Sunday 13 November 2011

Stoke Golding

Stoke Golding is a village and civil parish in the Hinckley and Bosworth district of Leicestershire, England, which lies in the heart of England, in South West Leicestershire, close to the Warwickshire county border. According to the 2001 census the total population was 1,721, living in just over 700 houses. The village is 16 miles from the City of Leicester, about three miles north-west of the market town of Hinckley, and 4 miles along scenic country lanes from the village of Fenny Drayton, the birth place and childhood home of George Fox (the founder of the worldwide Religious Society of Friends (Quaker) movement). Stoke Golding has an impressive Grade 1 listed Saxon church, that of St Margaret of Antioch, a Church of England church in the Diocese of Leicester. The church is roughly in the centre of the village, and is a good example of the churches of that period of time. The primary school children (4 years to 11 years) of Stoke Golding and nearby villages mostly attend the well respected St Margret's Church of England Primary School that is located next to the church within the village. The village is bordered on one side by the Ashby Canal, well used for recreational purposes. There is a Methodist church in the village that was first opened in 1857. Three pubs and The Stoke Golding Club have regular entertainment.

History

Stoke Golding's unique historical claim to fame, is that in 1485 the people of the village witnessed the rural coronation of Henry VII, the first Tudor monarch. After his defeat of King Richard III, last of the Plantagenets at the Battle of Bosworth Field marking the end of the Wars of the Roses and heralded the accession to the throne of three Tudor Kings and two Queens.
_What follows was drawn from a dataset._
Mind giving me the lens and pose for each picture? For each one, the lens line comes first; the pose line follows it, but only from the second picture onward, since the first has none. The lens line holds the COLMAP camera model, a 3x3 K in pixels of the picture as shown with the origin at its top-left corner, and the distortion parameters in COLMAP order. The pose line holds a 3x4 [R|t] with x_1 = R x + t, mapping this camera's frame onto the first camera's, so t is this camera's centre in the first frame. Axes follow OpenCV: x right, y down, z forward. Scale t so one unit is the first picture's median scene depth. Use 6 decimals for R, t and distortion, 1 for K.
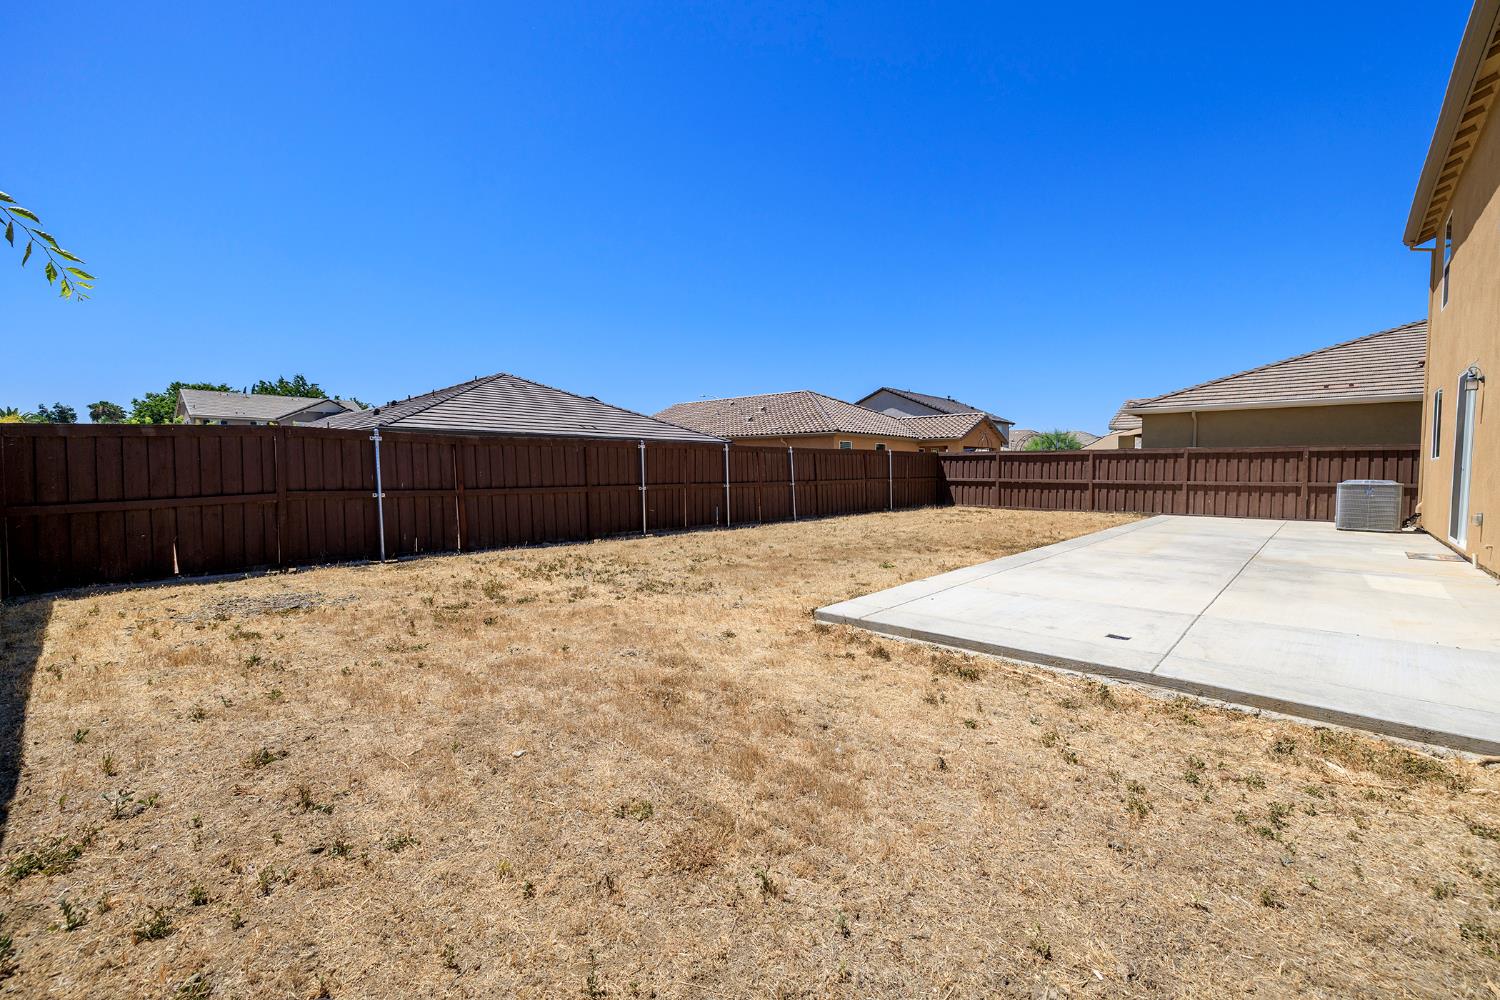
lens RADIAL K [[629.5, 0, 740.2], [0, 629.5, 499.7], [0, 0, 1]] dist [0.001283, 0.000013]
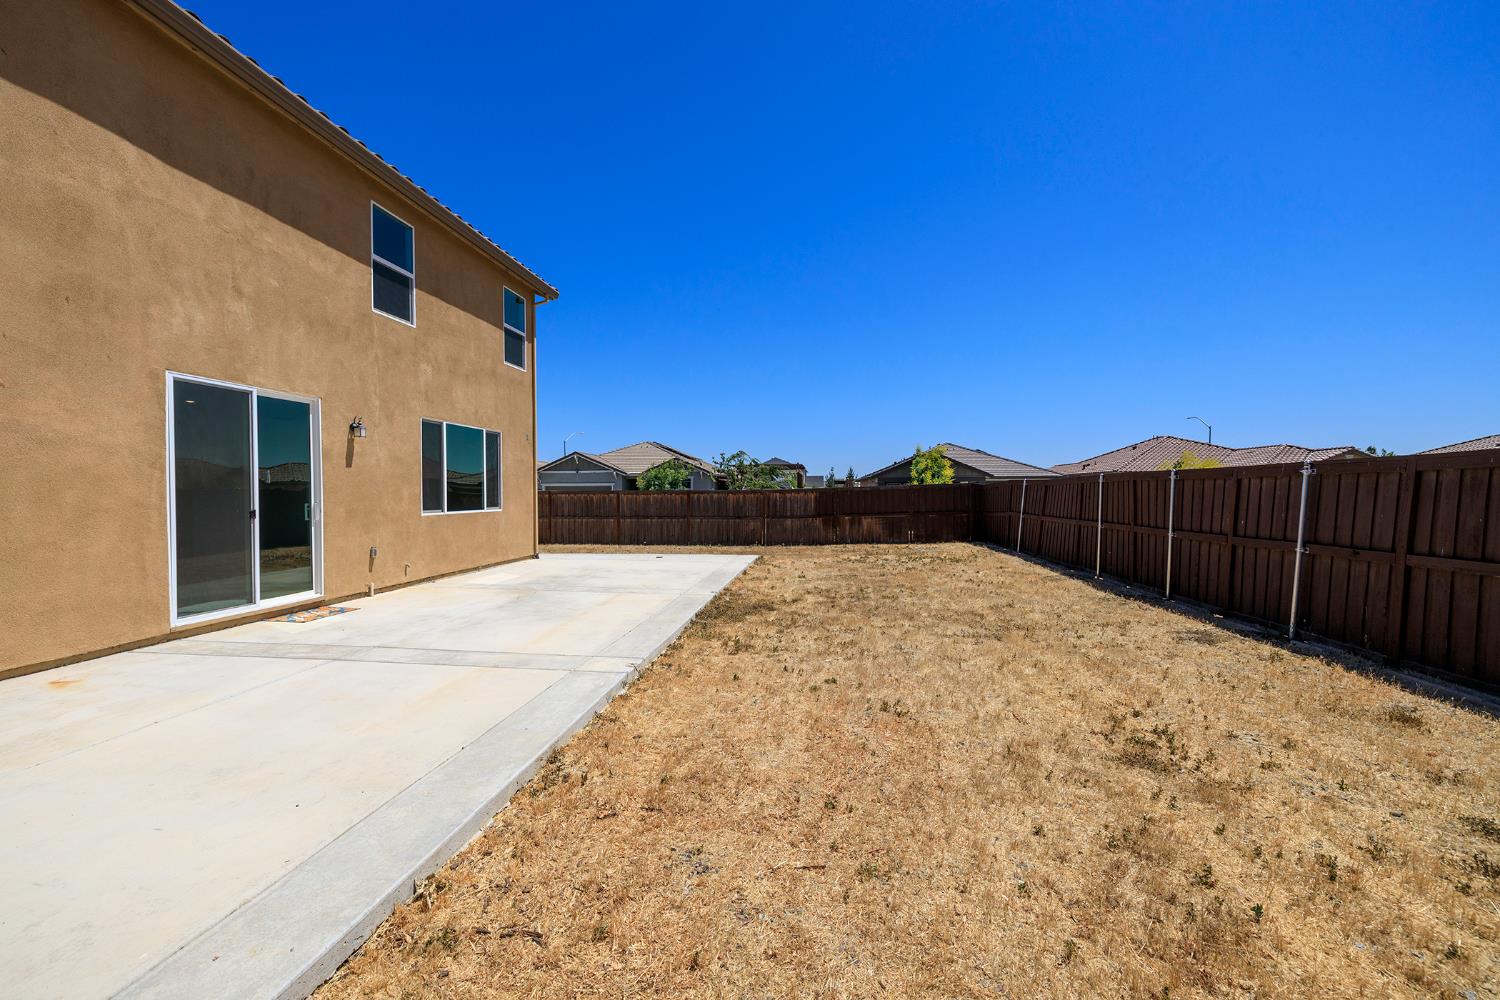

So doing Stoke Golding claims to be the "Birthplace of the Tudor Dynasty". After Henry Tudor was victorious over Richard III at the Battle of Bosworthfield, which took place in the healthy marshland known as the Redemore between Stoke Golding, Dadlington, Shenton, and Sutton Cheney. Henry's entourage retired to hilly ground near the village of Stoke Golding. Here the impromptu coronation of King Henry VII was performed with a circlet by tradition retrieved from a nearby thornbush. This area became known as Crown Hill and Crownhill Field. Historical local accounts of the Battle of Bosworth field tell of the villagers climbing on to the battlements of the church of St Margaret of Antioch to view the bloody battle on the 22nd August 1485. The window sills of the Church show grooves which legend has it were caused by the soldiers sharpening their swords and axes on the eve of the battle. After the fighting large pits were dug around Stoke Golding and the villages of Dadlington and Fenny Drayton, the nearest villages to the complete site of the battlefield, for the burial of the dead. King Henry VII then reward some of his followers and Knighting the more senior of his supporters.
The claim to the birthplace of the Tudors is also claimed by Penmynydd on Anglesey.

Notable people

  • Sir Henry Firebrace
  • Martine Croxall - English journalist and television news presenter.